音楽評論家 大伴良則の音楽のまんよう

Fame. その35 [2/2]

バンクシー作品の足跡や内容、その評価などは、『美術手帖』の力作レポート他、現在インターネット上に豊富に載っているので、その参照をお薦めした方がいいと思う。既に、バンクシーの正体が、ブリストル出身のヒップホップ・ユニット、マッシヴ・アタック(Massive Attack)であり、その中心人物の3-D(スリーディー)ことロバート・デル・ナジャである事もつきとめられている。

ただ、ロバート自身の口から"俺がバンクシーだ"との証言を誰も得られないので、大部分判明、といったところか?

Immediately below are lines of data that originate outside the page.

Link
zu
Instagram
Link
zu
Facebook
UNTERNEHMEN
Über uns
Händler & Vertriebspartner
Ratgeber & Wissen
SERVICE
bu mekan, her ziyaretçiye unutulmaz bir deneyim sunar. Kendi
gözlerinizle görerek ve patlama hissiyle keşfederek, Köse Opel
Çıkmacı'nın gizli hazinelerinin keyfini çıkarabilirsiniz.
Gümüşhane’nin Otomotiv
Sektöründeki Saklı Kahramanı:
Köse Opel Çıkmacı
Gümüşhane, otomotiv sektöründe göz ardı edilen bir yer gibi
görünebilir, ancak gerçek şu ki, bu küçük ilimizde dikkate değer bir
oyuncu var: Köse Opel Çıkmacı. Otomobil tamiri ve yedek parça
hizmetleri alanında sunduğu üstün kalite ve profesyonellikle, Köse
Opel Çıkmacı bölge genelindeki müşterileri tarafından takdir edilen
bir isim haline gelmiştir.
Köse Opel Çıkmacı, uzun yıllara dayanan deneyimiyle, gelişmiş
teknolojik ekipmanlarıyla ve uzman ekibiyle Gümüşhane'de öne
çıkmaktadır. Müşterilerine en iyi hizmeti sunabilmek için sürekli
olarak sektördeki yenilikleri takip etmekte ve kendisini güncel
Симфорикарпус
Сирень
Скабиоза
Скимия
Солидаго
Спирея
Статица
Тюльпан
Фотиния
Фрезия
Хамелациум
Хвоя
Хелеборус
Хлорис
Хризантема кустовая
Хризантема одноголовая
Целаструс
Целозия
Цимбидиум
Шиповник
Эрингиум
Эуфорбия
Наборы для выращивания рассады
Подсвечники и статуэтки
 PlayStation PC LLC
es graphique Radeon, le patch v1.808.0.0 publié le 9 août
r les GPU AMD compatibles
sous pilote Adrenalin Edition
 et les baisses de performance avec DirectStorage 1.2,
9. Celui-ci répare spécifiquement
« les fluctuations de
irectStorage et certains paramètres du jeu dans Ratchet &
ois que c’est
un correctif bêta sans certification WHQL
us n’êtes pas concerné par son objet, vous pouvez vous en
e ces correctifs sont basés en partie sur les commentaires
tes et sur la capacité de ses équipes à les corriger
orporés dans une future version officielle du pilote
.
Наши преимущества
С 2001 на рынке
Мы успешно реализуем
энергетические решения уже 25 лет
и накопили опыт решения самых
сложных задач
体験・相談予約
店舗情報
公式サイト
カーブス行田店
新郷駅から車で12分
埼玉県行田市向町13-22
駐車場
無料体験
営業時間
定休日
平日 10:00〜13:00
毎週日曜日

なにしろ、イギリスでは特に、壁に勝手に絵を描くのは完全な犯罪であるし、落札されたばかりの高値のついた絵をシュレッダーで切り裂いた美術商や客の敵で犯罪者だから、"ハイ、私です"と簡単に認められるはずもない。

 自慢に聞こえるのは嫌だが、僕のような、イギリスのポップ・シーンのヒップホップやダンス・ミュージック、それとパンクやトリップ・ミュージックやレゲエが結びついたトリップホップを好んで聴いてきた音楽関係者は、とっくに気づいていた、のである。

 マッシヴ・アタックのセカンド・アルバム『プロテクション(Protection)』のライナーノーツを引っ張り出してみると、僕は1994年8月8日にその原稿を書いている。

サウンドや、ゲストの配置、リズムの吸引力などに惹かれている様子は、今も変わらぬ心情だが、その3年前に起こった湾岸戦争のさ中に、当局から"マッシヴ・アタックのアタックを外せ!"と命じられ、レコード会社に説得されて、公式のレコードはMassiveという表記にされたいきさつをレポートしている。

ほとんど、太平洋戦争の中の日本軍の報道検閲のような事を英米でもまだやっているのか…というイラつく気持ちが、僕の文章によく出ている…と改めて今、感じる。

 ちょうどそれは、3-Dことロバートが、反戦反逆をテーマにした「少女と風船」を描き始め、その表現と表現の場所を次々に変えて発表し始めた時だった。(次回へ続く)

(今回タイトルに借用したのは、マッシヴ・アタック1994年の『プロテクション』中の曲名です。)